» WHAT THIS TASK INVOLVES
Scan the lines below and report each one containing "testis" by copying it.

» EXTRACTED INFORMATION
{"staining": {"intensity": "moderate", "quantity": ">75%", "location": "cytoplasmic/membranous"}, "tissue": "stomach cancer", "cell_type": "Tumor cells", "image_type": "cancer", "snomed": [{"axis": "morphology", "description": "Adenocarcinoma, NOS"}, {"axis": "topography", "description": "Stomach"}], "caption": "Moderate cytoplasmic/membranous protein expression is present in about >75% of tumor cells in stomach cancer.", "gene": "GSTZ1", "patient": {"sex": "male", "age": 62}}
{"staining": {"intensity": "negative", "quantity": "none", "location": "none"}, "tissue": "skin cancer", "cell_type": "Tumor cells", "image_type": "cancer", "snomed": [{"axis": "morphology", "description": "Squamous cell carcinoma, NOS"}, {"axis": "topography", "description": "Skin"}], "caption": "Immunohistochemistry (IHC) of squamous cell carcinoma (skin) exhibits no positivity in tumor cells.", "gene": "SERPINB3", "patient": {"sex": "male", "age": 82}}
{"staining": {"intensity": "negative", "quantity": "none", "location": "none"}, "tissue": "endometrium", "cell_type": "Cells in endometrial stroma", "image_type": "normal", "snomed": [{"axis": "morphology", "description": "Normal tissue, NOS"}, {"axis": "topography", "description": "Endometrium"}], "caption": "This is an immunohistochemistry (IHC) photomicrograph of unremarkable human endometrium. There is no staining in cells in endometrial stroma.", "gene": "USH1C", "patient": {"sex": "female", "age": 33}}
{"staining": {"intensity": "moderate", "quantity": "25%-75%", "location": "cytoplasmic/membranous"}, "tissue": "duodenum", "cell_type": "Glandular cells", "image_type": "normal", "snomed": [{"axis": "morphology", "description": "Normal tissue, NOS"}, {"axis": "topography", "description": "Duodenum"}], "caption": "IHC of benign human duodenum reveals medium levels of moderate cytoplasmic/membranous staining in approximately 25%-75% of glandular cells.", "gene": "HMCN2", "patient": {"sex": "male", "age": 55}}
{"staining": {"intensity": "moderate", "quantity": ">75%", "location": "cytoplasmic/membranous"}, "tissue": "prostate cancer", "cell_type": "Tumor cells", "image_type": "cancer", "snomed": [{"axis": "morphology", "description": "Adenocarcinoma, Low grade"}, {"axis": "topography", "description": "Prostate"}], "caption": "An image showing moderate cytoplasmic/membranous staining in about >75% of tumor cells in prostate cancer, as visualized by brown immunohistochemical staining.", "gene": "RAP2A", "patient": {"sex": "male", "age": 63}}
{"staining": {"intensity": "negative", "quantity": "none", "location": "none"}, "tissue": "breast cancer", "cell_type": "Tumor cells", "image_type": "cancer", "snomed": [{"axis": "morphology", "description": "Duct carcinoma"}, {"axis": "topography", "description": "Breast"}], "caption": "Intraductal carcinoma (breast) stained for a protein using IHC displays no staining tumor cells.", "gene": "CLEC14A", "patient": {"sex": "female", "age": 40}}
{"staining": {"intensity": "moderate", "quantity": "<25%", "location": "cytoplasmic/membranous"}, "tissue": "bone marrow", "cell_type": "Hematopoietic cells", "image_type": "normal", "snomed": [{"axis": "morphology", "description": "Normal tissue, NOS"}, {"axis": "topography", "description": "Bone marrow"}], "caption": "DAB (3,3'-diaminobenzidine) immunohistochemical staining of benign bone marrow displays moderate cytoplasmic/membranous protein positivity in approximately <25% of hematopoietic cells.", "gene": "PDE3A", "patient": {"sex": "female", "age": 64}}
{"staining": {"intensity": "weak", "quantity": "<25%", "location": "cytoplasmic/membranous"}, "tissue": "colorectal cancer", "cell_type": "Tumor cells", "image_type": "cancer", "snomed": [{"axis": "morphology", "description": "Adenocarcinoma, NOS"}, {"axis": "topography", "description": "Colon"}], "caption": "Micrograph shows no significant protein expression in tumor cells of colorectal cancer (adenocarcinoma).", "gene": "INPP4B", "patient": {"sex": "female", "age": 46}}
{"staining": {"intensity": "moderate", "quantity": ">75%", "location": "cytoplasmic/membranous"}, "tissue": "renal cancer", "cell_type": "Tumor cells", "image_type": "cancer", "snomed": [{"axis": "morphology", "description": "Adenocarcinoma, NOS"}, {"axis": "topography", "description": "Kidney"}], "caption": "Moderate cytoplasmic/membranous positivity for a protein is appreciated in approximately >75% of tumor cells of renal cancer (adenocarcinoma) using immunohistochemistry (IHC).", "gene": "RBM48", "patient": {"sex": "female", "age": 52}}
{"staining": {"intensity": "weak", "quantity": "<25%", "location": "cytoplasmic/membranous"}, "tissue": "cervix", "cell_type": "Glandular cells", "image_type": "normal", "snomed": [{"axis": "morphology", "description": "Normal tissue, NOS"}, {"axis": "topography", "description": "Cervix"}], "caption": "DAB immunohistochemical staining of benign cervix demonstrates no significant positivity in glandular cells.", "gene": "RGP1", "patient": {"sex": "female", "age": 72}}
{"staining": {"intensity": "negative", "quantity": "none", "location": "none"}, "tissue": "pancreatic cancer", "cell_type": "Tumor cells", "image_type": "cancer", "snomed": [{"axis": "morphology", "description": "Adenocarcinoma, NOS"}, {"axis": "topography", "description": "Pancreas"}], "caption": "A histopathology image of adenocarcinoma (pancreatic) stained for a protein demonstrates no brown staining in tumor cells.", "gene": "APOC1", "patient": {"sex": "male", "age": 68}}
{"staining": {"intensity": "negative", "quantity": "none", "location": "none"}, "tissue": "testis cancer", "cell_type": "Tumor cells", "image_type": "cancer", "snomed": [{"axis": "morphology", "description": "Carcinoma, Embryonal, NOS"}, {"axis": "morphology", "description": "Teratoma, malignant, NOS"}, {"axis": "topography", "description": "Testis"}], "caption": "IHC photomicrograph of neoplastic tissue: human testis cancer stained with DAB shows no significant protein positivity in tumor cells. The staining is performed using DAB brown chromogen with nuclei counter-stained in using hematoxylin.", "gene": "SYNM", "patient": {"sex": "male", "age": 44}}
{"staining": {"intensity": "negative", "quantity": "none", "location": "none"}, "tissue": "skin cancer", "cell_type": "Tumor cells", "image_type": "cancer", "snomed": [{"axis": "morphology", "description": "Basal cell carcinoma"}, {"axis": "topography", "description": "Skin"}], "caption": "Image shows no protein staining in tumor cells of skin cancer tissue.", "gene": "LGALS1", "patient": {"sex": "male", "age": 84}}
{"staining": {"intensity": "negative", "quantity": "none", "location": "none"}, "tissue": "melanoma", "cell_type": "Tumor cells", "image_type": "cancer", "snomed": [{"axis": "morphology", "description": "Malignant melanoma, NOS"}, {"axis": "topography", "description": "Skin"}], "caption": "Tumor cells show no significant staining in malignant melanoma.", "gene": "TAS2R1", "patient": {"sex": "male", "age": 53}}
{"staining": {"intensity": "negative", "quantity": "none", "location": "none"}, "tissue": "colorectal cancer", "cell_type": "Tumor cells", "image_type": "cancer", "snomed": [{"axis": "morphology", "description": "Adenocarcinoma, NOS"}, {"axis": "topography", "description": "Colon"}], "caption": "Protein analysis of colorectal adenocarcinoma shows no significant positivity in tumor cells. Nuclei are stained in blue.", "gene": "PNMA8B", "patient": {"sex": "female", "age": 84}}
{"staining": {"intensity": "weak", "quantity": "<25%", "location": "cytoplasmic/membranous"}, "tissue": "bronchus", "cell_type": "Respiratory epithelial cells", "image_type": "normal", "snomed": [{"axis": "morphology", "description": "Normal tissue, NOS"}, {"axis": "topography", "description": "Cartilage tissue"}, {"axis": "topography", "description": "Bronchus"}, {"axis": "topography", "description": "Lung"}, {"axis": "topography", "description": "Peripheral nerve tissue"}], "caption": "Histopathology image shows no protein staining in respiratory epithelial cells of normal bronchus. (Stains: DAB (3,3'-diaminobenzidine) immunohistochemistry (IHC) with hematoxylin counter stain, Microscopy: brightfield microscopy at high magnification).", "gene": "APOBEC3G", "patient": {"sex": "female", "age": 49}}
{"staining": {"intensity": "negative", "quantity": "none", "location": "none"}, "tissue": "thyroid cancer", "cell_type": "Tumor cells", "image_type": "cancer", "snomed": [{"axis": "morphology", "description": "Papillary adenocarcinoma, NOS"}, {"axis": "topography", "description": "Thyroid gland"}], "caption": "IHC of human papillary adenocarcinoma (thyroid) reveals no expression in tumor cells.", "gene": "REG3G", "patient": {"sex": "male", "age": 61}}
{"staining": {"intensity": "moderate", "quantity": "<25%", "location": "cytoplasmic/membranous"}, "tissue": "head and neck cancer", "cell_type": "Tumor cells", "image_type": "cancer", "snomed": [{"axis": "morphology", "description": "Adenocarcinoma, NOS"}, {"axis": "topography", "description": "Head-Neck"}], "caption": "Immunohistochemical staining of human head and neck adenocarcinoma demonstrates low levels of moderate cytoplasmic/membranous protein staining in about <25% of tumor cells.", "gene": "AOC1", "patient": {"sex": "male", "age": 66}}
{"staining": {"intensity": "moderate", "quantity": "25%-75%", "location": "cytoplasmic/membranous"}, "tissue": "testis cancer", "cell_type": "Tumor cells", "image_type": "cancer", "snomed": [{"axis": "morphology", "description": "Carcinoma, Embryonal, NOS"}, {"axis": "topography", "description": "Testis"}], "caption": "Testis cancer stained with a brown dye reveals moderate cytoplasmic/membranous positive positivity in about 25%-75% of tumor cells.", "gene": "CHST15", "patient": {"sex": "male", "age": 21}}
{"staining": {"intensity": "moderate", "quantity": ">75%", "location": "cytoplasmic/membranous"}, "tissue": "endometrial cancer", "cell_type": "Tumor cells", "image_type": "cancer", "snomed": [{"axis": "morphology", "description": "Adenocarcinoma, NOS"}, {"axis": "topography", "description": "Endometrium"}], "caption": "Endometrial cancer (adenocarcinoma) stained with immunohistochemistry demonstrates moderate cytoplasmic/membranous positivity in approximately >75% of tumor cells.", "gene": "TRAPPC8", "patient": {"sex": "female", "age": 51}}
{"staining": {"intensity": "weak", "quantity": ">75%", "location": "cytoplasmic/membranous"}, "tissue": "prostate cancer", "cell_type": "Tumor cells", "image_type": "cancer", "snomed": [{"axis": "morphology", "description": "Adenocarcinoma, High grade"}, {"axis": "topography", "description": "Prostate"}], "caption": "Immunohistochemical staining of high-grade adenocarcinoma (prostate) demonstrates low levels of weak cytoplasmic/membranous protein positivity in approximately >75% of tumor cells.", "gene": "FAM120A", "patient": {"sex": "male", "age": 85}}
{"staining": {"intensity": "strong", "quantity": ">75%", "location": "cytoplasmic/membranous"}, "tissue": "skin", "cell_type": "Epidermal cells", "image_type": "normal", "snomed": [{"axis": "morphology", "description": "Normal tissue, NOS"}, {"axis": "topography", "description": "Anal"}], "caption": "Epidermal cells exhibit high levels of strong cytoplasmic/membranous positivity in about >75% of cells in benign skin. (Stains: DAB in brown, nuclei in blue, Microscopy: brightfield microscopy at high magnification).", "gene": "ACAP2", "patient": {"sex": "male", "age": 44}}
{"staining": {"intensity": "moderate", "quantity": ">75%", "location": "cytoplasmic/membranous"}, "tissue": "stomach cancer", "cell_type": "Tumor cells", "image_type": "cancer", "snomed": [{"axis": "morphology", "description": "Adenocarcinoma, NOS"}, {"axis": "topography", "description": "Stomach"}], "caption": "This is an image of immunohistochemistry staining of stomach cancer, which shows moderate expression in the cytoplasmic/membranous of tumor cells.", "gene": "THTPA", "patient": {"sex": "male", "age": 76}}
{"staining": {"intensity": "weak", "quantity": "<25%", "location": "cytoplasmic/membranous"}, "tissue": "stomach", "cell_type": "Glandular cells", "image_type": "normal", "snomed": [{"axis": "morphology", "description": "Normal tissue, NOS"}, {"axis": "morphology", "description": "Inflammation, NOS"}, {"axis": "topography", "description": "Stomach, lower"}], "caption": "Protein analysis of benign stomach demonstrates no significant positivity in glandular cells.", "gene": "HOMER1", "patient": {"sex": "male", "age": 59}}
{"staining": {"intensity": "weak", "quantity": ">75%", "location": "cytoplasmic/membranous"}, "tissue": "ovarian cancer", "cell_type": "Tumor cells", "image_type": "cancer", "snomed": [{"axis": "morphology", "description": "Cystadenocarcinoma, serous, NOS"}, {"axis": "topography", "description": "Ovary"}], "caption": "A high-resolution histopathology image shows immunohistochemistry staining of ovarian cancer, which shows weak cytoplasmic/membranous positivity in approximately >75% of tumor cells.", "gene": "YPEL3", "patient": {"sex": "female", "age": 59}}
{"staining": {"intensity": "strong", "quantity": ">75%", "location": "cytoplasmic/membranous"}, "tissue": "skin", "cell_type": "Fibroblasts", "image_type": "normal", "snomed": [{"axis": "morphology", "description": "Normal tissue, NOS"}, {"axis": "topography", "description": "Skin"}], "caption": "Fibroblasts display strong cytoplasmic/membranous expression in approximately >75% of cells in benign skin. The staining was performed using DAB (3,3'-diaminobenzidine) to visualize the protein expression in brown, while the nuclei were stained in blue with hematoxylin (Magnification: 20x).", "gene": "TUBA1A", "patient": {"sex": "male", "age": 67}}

» ANSWER SPACE
{"staining": {"intensity": "negative", "quantity": "none", "location": "none"}, "tissue": "testis cancer", "cell_type": "Tumor cells", "image_type": "cancer", "snomed": [{"axis": "morphology", "description": "Carcinoma, Embryonal, NOS"}, {"axis": "morphology", "description": "Teratoma, malignant, NOS"}, {"axis": "topography", "description": "Testis"}], "caption": "IHC photomicrograph of neoplastic tissue: human testis cancer stained with DAB shows no significant protein positivity in tumor cells. The staining is performed using DAB brown chromogen with nuclei counter-stained in using hematoxylin.", "gene": "SYNM", "patient": {"sex": "male", "age": 44}}
{"staining": {"intensity": "moderate", "quantity": "25%-75%", "location": "cytoplasmic/membranous"}, "tissue": "testis cancer", "cell_type": "Tumor cells", "image_type": "cancer", "snomed": [{"axis": "morphology", "description": "Carcinoma, Embryonal, NOS"}, {"axis": "topography", "description": "Testis"}], "caption": "Testis cancer stained with a brown dye reveals moderate cytoplasmic/membranous positive positivity in about 25%-75% of tumor cells.", "gene": "CHST15", "patient": {"sex": "male", "age": 21}}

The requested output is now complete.